> [QUOTED PASSAGE]:
= = = =

Q: How did Yulu’s name come into the picture?

A: Yulu means “simple” in one of the Chinese languages. We felt that we were solving a complex problem with a simple solution, so the name resonated well with us. Plus, it’s a fun, short name with its appeal. Even if we took this product outside of India, the name would still stand on its own. One of the lessons I learned when I started InMobi was that our original name, mKhoj, caused a lot of confusion when we expanded to Southeast Asia, Europe, and Africa. People pronounced it however they wanted, and it didn’t make sense to them. So, when building Yulu, we knew that if we wanted it to be a global brand, the name had to be simple.

Q: What were your initial challenges, and how did you overcome them?

A: We faced many challenges, or you could say there were several missing pieces. When you're talking about creating a unique electric bike, we had issues with finding a manufacturer, sourcing parts, designing the battery pack, and developing the charging system. There were also challenges with parking, policies and customer habits. Nothing was in place – we were essentially building something new from scratch, like creating a metro system, where you need someone to build the trains, construct the stations, get approvals, and build customer habits. So, it wasn’t just one problem; we had plenty. Thankfully, our team’s capabilities and credibility in the market helped us align a lot of stakeholders. We were able to connect with a tier-one supplier who agreed to make the product for us. That’s how we started building things, but it took time. We’ve been in the market for almost seven years now. When you’re solving such a big problem with no existing infrastructure, it takes time, as you’ve seen with companies like BookMyShow, Zomato, or Flipkart. They all went through tough building phases because India’s infrastructure wasn’t fully developed. Today, we enjoy market leadership, not just because we were the first movers, but because we’ve created significant barriers to entry. Seven years ago, there was no business model like Yulu, and even today, we have no direct competition. We’re unique in what we do, and that gives us a strong strategic advantage. As the opportunity grows 100 times bigger, we’ll continue to innovate and scale. We’re on our way to becoming a large and valuable company.

Q: What were the factors leading to the EBITDA+ achievement, and how do you plan to continue this in the future?

= = = =

> [WORK INSTRUCTIONS]:
Transcribe the passage of the Yulu interview starting at "Q: How did Yulu’s" and ending at "you overcome them?".

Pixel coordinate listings
= = = =

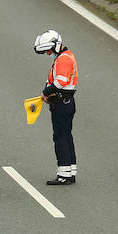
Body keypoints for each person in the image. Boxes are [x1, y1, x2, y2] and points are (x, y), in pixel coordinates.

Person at [34, 30, 77, 185]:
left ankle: (64, 174)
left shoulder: (63, 59)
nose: (48, 54)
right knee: (66, 136)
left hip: (62, 104)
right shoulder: (64, 56)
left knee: (60, 138)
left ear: (56, 46)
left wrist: (46, 92)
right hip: (65, 102)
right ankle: (70, 171)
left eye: (49, 50)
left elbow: (60, 82)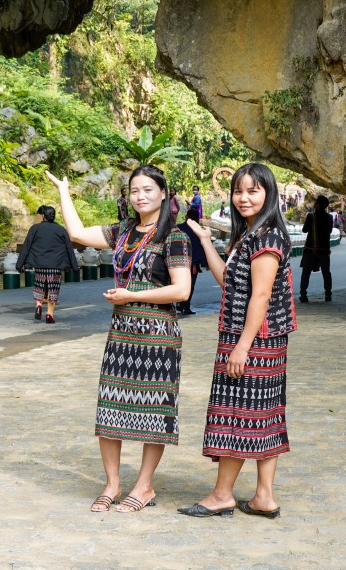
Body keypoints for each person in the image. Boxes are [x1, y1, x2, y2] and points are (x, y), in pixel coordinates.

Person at [48, 165, 191, 514]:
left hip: (158, 337)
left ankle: (144, 486)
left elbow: (182, 290)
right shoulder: (123, 231)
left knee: (154, 411)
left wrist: (131, 296)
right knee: (111, 407)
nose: (140, 196)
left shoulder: (174, 237)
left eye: (148, 190)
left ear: (163, 194)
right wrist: (64, 191)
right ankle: (111, 484)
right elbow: (77, 233)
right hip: (122, 334)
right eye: (134, 191)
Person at [179, 162, 296, 520]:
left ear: (268, 193)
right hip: (264, 339)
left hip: (252, 339)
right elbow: (228, 281)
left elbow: (260, 295)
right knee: (264, 415)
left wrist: (242, 346)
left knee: (236, 413)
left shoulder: (266, 237)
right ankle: (264, 497)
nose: (243, 198)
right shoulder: (252, 233)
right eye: (238, 191)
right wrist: (205, 241)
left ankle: (221, 495)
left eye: (253, 191)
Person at [18, 204, 80, 323]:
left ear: (43, 216)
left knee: (39, 285)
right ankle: (49, 314)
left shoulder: (35, 229)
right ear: (54, 216)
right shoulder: (61, 230)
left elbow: (26, 246)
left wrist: (19, 264)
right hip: (55, 265)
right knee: (53, 288)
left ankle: (38, 305)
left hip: (40, 264)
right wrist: (74, 266)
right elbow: (69, 248)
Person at [176, 194, 208, 316]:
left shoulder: (178, 228)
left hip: (178, 262)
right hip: (192, 263)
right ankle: (185, 306)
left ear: (187, 217)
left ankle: (180, 304)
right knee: (190, 285)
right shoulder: (198, 231)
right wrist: (203, 262)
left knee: (179, 283)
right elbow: (200, 248)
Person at [298, 194, 333, 303]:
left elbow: (304, 230)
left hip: (310, 248)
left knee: (306, 272)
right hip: (324, 249)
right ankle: (328, 294)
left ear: (318, 205)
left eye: (316, 202)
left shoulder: (311, 216)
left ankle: (303, 294)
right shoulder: (329, 217)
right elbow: (330, 231)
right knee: (326, 272)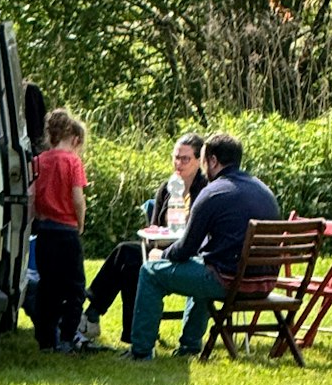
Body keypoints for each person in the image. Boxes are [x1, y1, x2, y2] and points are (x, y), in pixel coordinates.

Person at [128, 131, 279, 362]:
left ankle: (140, 352)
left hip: (230, 282)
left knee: (150, 273)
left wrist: (162, 253)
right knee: (203, 266)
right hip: (264, 283)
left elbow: (186, 248)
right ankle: (189, 346)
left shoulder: (213, 193)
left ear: (213, 161)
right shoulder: (263, 190)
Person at [75, 132, 205, 348]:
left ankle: (92, 314)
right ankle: (106, 322)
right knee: (130, 260)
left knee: (128, 254)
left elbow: (198, 234)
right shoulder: (167, 187)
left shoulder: (204, 189)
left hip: (189, 252)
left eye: (185, 159)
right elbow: (154, 228)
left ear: (199, 161)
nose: (179, 164)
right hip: (163, 247)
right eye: (176, 157)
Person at [30, 107, 88, 352]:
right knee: (75, 287)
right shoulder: (73, 162)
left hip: (45, 231)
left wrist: (34, 220)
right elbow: (77, 197)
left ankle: (45, 339)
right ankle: (67, 337)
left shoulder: (38, 161)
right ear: (73, 138)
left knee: (47, 287)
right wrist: (81, 221)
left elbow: (31, 195)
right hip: (67, 230)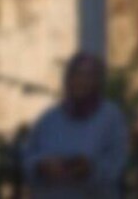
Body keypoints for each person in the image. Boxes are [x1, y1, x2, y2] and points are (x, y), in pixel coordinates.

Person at [22, 53, 128, 199]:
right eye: (77, 74)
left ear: (98, 81)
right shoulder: (49, 119)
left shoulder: (111, 118)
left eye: (89, 76)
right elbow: (28, 157)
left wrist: (88, 170)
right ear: (68, 79)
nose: (81, 81)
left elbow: (116, 163)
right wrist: (42, 166)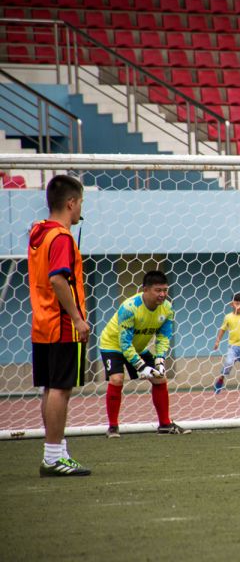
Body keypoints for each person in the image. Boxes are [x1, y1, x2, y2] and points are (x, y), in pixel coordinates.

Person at [28, 175, 91, 477]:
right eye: (80, 203)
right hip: (62, 323)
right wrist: (78, 318)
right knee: (60, 389)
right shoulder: (62, 237)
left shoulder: (38, 232)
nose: (80, 210)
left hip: (41, 322)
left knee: (50, 388)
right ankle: (53, 457)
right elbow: (57, 278)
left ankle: (56, 450)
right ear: (71, 203)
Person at [99, 270, 191, 438]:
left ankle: (164, 425)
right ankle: (112, 427)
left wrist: (160, 360)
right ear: (145, 289)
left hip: (138, 347)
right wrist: (141, 366)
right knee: (117, 379)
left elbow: (163, 336)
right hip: (113, 345)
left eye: (165, 290)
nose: (162, 294)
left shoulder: (167, 308)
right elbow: (125, 344)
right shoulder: (129, 308)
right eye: (158, 290)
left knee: (160, 378)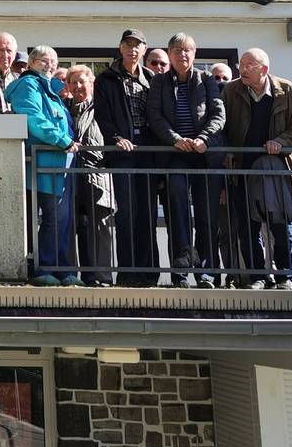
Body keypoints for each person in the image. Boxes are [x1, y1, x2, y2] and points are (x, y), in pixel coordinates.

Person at [222, 48, 292, 290]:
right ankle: (257, 277)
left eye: (249, 65)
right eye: (241, 64)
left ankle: (285, 276)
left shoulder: (288, 91)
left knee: (281, 223)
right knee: (247, 226)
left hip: (278, 168)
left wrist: (280, 142)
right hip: (243, 168)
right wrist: (229, 151)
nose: (242, 69)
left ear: (264, 69)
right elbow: (221, 126)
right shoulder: (230, 91)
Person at [146, 33, 226, 288]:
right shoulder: (159, 82)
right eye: (177, 50)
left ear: (195, 53)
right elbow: (155, 116)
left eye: (187, 50)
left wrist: (204, 139)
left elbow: (218, 114)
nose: (183, 54)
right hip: (175, 155)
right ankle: (180, 271)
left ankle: (207, 274)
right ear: (169, 54)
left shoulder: (206, 80)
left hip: (204, 155)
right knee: (176, 205)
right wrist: (174, 139)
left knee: (206, 216)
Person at [7, 53, 82, 286]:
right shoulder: (28, 84)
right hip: (45, 161)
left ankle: (62, 269)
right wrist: (62, 140)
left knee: (62, 219)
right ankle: (43, 268)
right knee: (52, 217)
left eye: (54, 60)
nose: (50, 64)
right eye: (43, 59)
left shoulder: (50, 89)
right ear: (30, 64)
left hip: (61, 163)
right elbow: (33, 118)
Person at [94, 28, 159, 287]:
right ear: (120, 48)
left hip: (148, 153)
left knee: (147, 213)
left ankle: (148, 272)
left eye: (138, 45)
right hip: (122, 153)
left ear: (144, 50)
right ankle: (128, 272)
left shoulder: (152, 79)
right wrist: (115, 138)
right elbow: (102, 115)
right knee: (126, 214)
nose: (133, 49)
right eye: (128, 44)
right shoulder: (106, 79)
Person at [67, 64, 115, 287]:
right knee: (69, 226)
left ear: (91, 84)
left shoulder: (102, 107)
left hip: (97, 174)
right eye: (73, 82)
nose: (78, 86)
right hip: (69, 177)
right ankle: (71, 276)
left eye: (82, 82)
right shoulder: (64, 108)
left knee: (100, 227)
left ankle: (102, 277)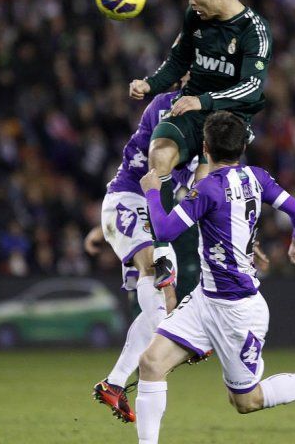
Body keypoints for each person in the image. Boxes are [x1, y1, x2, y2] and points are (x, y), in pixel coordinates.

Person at [135, 112, 295, 444]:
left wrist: (153, 191)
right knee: (151, 362)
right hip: (205, 300)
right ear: (243, 147)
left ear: (205, 147)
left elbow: (166, 229)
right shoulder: (257, 177)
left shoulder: (207, 189)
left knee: (246, 401)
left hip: (238, 312)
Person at [129, 0, 273, 288]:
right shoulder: (196, 19)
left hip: (229, 121)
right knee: (159, 155)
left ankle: (218, 266)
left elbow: (252, 87)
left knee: (205, 189)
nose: (192, 2)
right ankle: (163, 257)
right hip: (192, 110)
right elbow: (177, 61)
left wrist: (204, 101)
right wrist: (149, 84)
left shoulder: (254, 31)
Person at [90, 89, 206, 424]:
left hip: (142, 211)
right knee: (159, 284)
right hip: (129, 199)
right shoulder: (168, 106)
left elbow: (204, 188)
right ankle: (178, 344)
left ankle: (114, 382)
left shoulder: (204, 132)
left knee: (163, 306)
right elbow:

= = = =

> [TASK SOLUTION]:
Q: How did Yulu’s name come into the picture?

A: Yulu means “simple” in one of the Chinese languages. We felt that we were solving a complex problem with a simple solution, so the name resonated well with us. Plus, it’s a fun, short name with its appeal. Even if we took this product outside of India, the name would still stand on its own. One of the lessons I learned when I started InMobi was that our original name, mKhoj, caused a lot of confusion when we expanded to Southeast Asia, Europe, and Africa. People pronounced it however they wanted, and it didn’t make sense to them. So, when building Yulu, we knew that if we wanted it to be a global brand, the name had to be simple.

Q: What were your initial challenges, and how did you overcome them?